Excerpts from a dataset
= = =

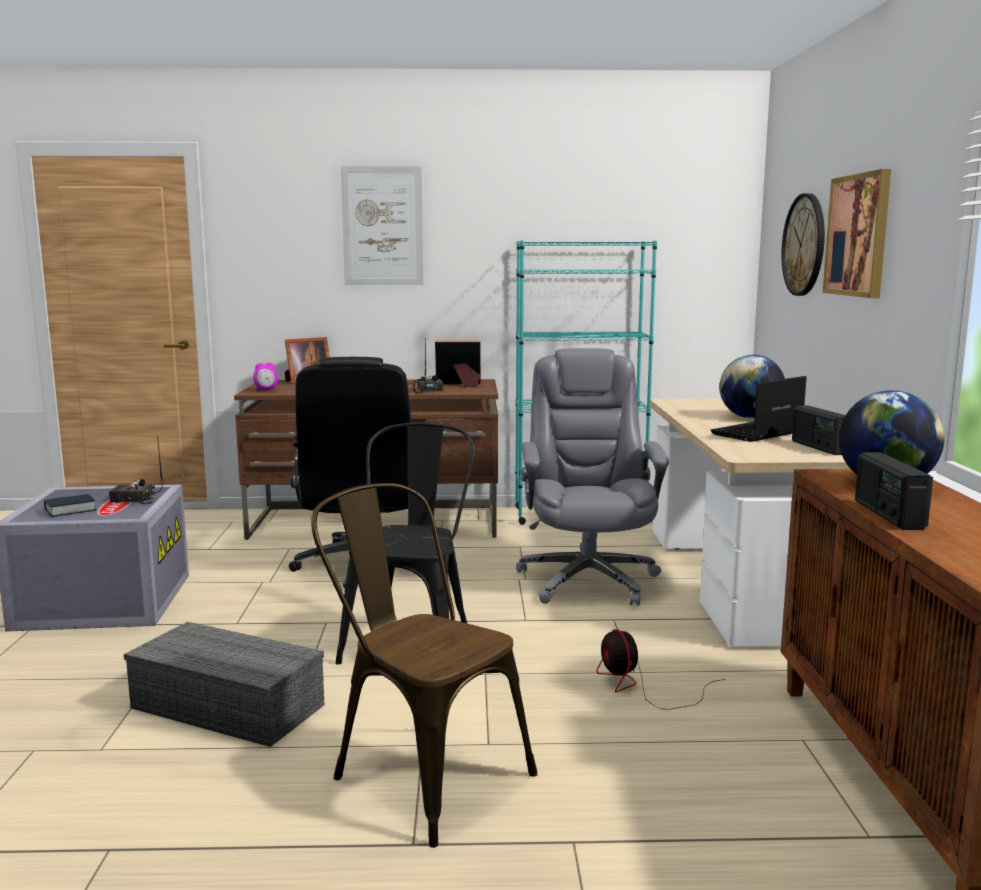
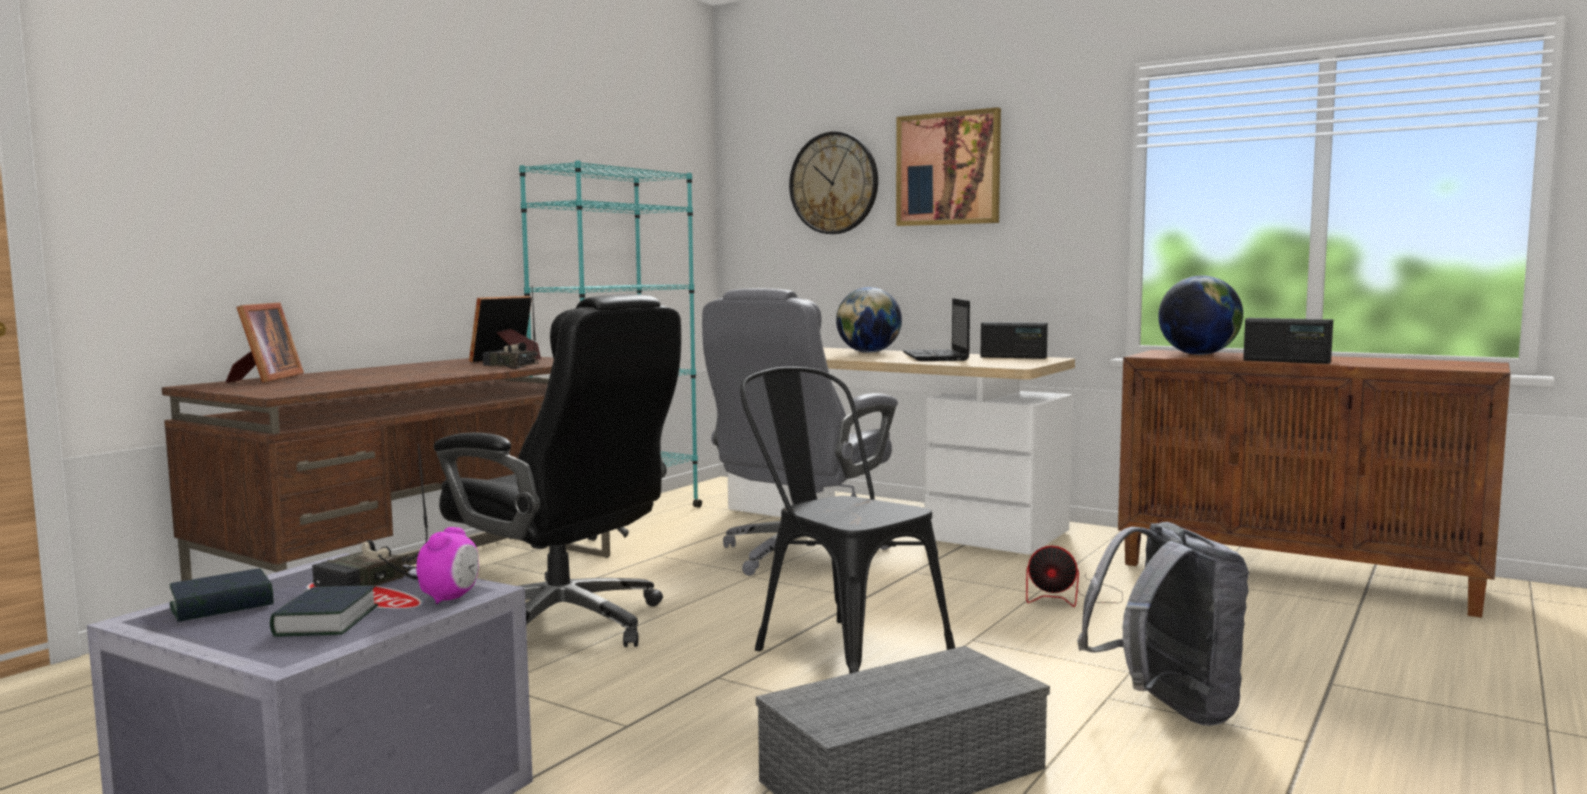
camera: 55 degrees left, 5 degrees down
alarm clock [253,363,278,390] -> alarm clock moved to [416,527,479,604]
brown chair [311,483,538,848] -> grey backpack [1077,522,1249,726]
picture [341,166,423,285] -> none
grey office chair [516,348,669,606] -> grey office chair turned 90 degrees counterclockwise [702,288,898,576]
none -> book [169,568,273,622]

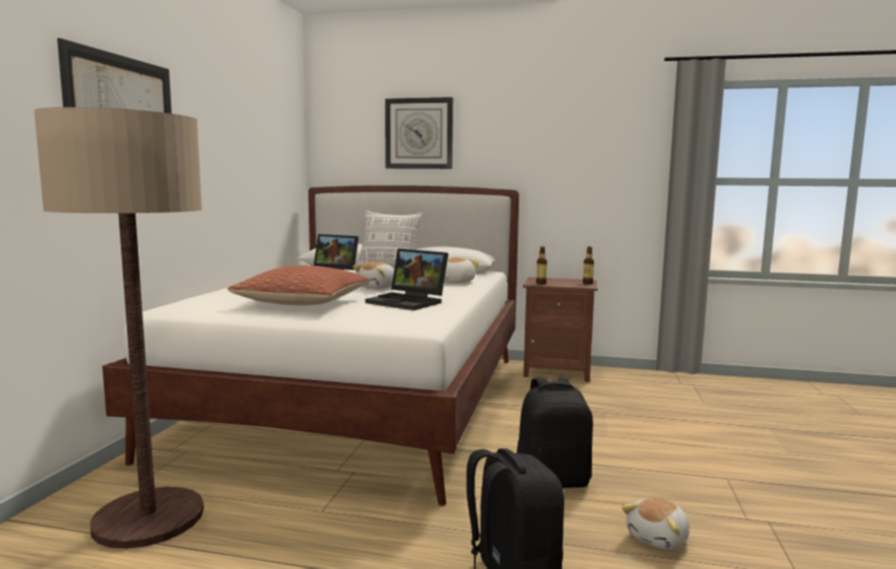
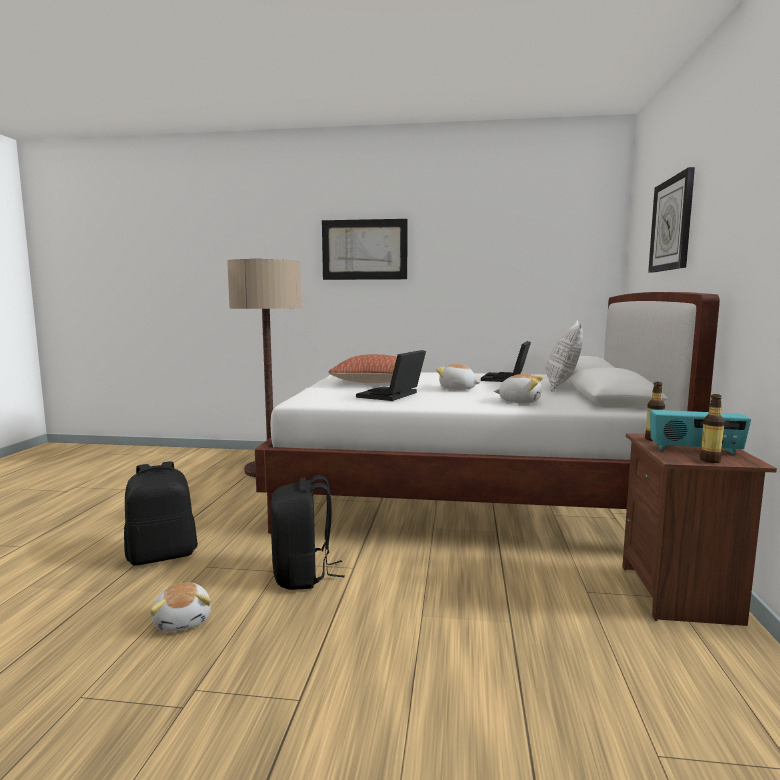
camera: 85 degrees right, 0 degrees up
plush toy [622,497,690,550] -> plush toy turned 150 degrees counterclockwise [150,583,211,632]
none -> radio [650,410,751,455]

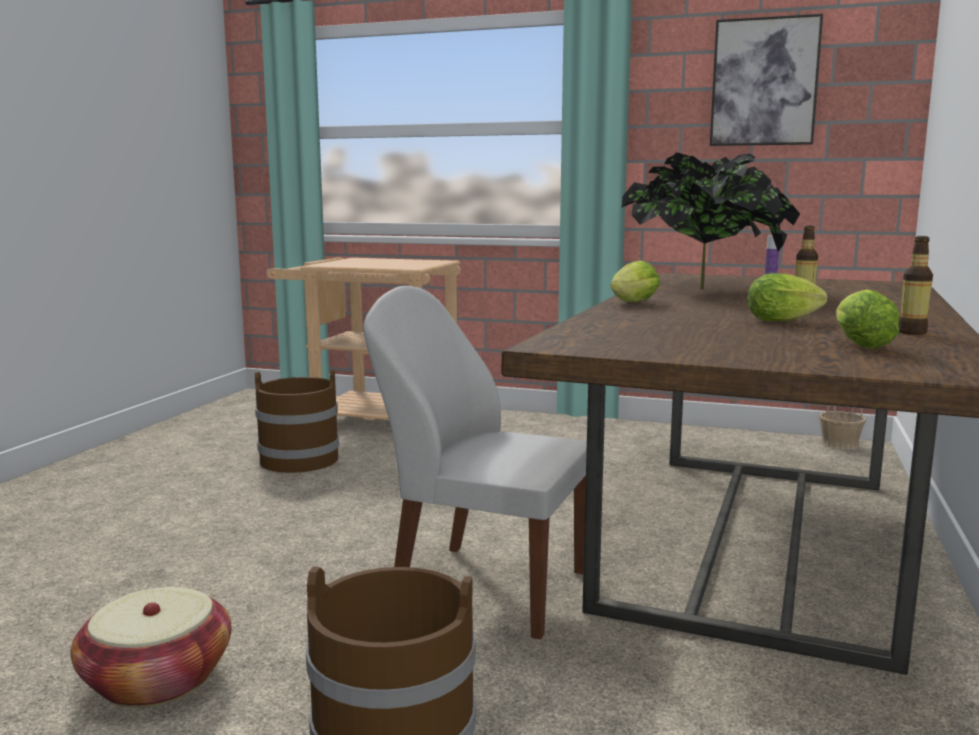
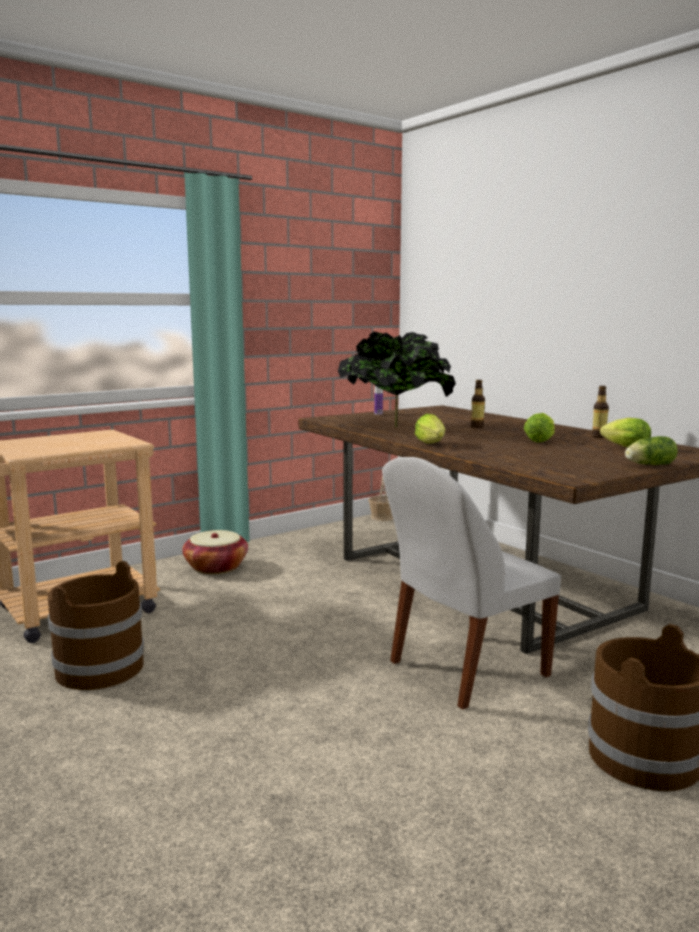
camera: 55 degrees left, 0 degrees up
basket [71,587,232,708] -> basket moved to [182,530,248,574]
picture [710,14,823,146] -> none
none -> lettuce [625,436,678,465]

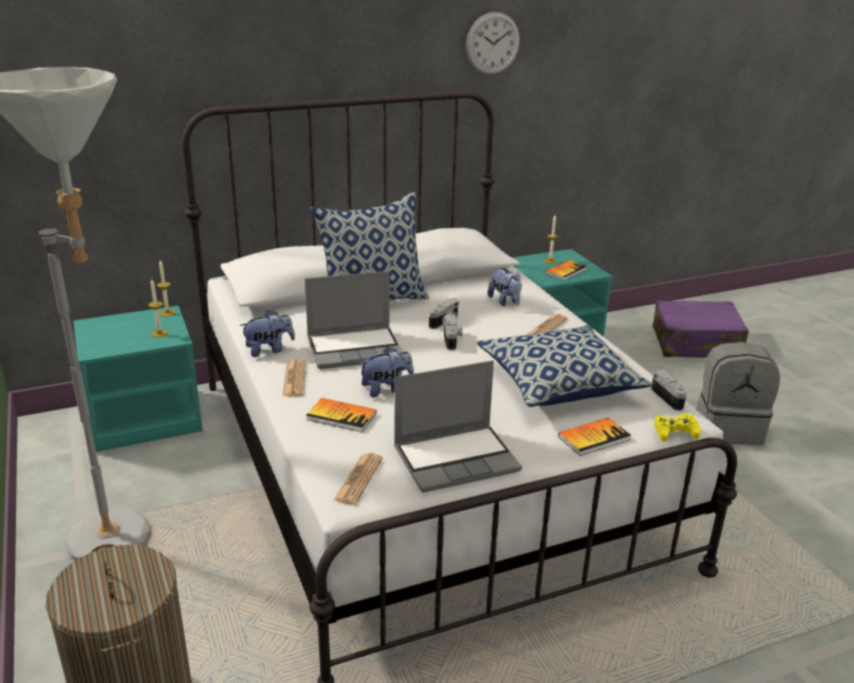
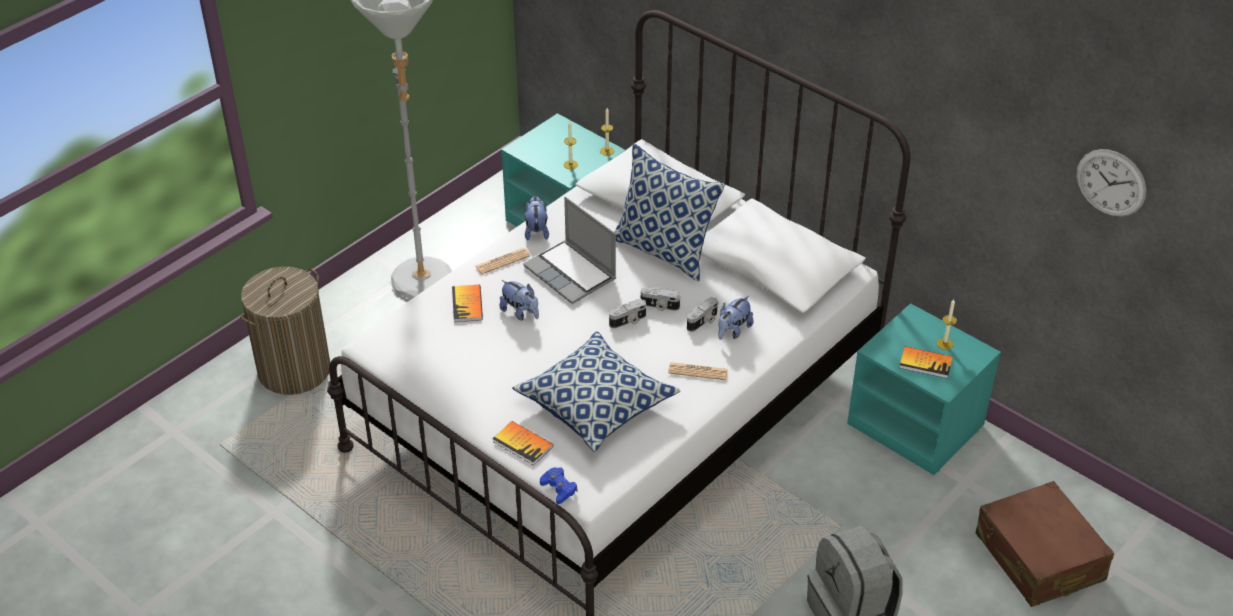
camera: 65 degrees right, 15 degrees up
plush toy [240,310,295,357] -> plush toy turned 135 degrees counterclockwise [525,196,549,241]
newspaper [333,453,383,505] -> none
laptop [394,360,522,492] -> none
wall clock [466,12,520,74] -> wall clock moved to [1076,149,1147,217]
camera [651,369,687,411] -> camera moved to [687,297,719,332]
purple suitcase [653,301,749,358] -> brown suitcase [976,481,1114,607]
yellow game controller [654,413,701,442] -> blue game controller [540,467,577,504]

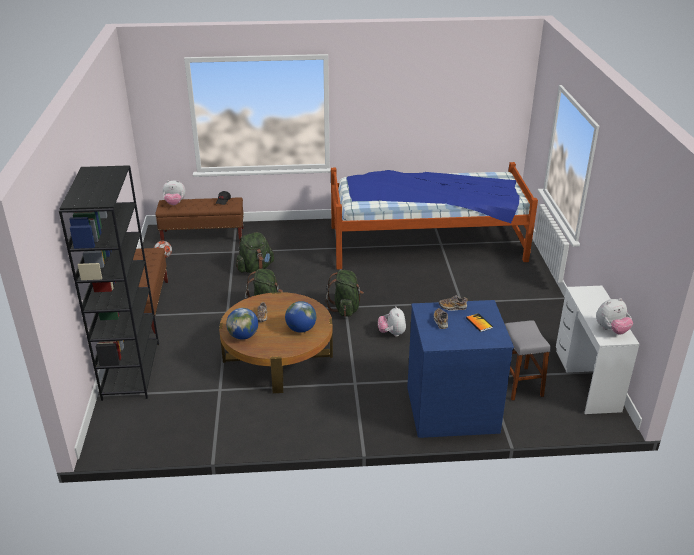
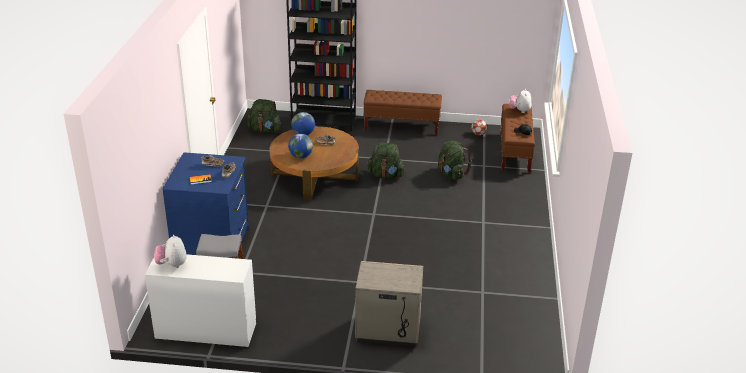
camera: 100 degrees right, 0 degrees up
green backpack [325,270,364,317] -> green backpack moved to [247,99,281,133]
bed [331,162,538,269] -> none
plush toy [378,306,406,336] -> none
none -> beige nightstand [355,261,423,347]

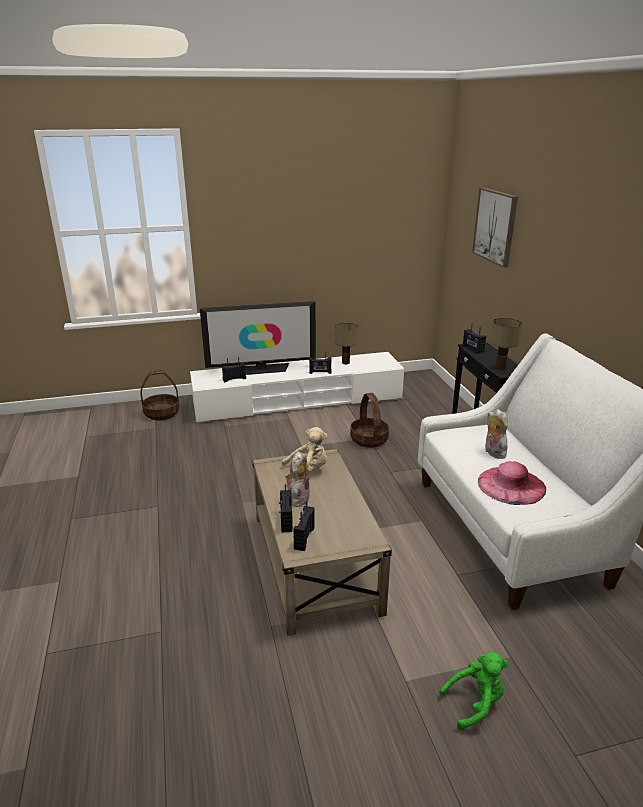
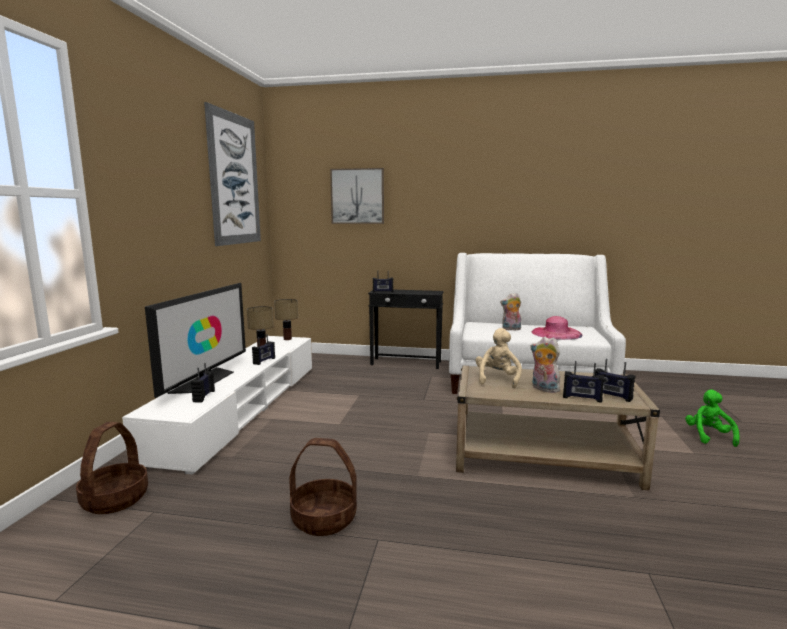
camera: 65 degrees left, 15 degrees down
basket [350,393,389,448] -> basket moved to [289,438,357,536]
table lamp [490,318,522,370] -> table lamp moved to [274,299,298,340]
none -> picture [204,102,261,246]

= = =

- [The task]: Tally the lines of the records that hold the word "brown" and output only the total.

- [Response]: 2